Sen. Bob Menendez (D., N.J.) pleaded not guilty on Monday to a new indictment charging him with conspiring to act as an unregistered foreign agent for the Egyptian government.
Federal prosecutors on Oct. 12 accused the New Jersey Democrat—until recently the chair of the Senate Foreign Relations Committee—of taking actions from 2018 to 2022 on behalf of Egyptian military and intelligence officials.
Menendez entered the plea before U.S. District Judge Sidney Stein in Manhattan.
In an Oct. 12 statement, Menendez had said "piling new charge upon new charge does not make the allegations true."
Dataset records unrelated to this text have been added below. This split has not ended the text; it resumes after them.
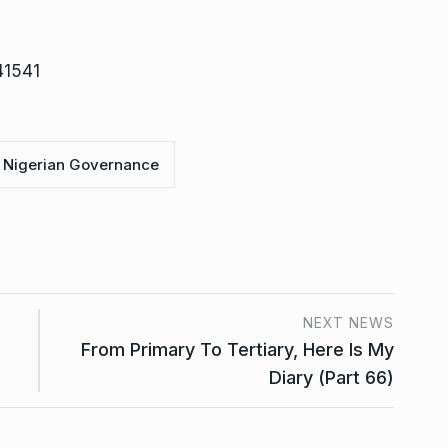
41541
Nigerian Governance
NEXT NEWS
From Primary To Tertiary, Here Is My
Diary (Part 66)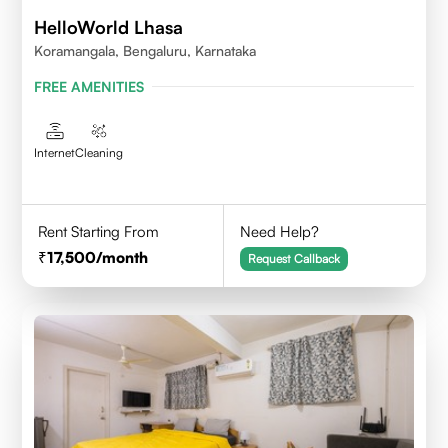
HelloWorld Lhasa
Koramangala, Bengaluru, Karnataka
FREE AMENITIES
Internet
Cleaning
Rent Starting From
Need Help?
17,500
/month
Request Callback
The senator and his wife Nadine Menendez had previously been charged with accepting hundreds of thousands of dollars worth of cash and gold bars from three New Jersey businessmen in exchange for using his influence to benefit Egypt's government and interfere with law enforcement probes into the businessmen.
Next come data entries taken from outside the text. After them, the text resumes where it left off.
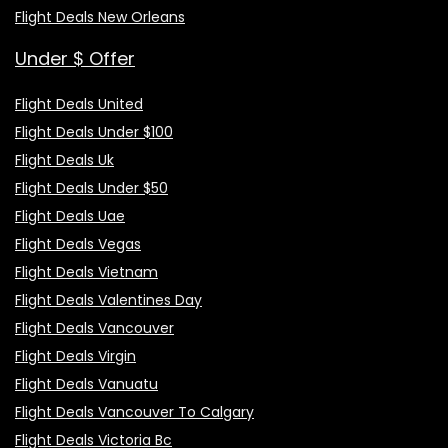
Flight Deals New Orleans
Under $ Offer
Flight Deals United
Flight Deals Under $100
Flight Deals Uk
Flight Deals Under $50
Flight Deals Uae
Flight Deals Vegas
Flight Deals Vietnam
Flight Deals Valentines Day
Flight Deals Vancouver
Flight Deals Virgin
Flight Deals Vanuatu
Flight Deals Vancouver To Calgary
Flight Deals Victoria Bc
All defendants on Sept. 27 pleaded not guilty to those charges. Nadine Menendez and one of the businessmen, Wael Hana, pleaded not guilty to the foreign agent charge on Oct. 18.
Under the Foreign Agents Registration Act, individuals must register with the department if they act as "an agent of a foreign principle."
Prosecutors said Hana arranged meetings between the senator and Egyptian officials, who pressed him to sign off on military aid. In return, the businessman put Nadine Menendez on the payroll of a company he controlled, prosecutors said.
The new indictment said both Hana and Nadine Menendez communicated requests and directives from Egyptian officials to the senator.
Bob Menendez has resisted calls from fellow Democrats to resign.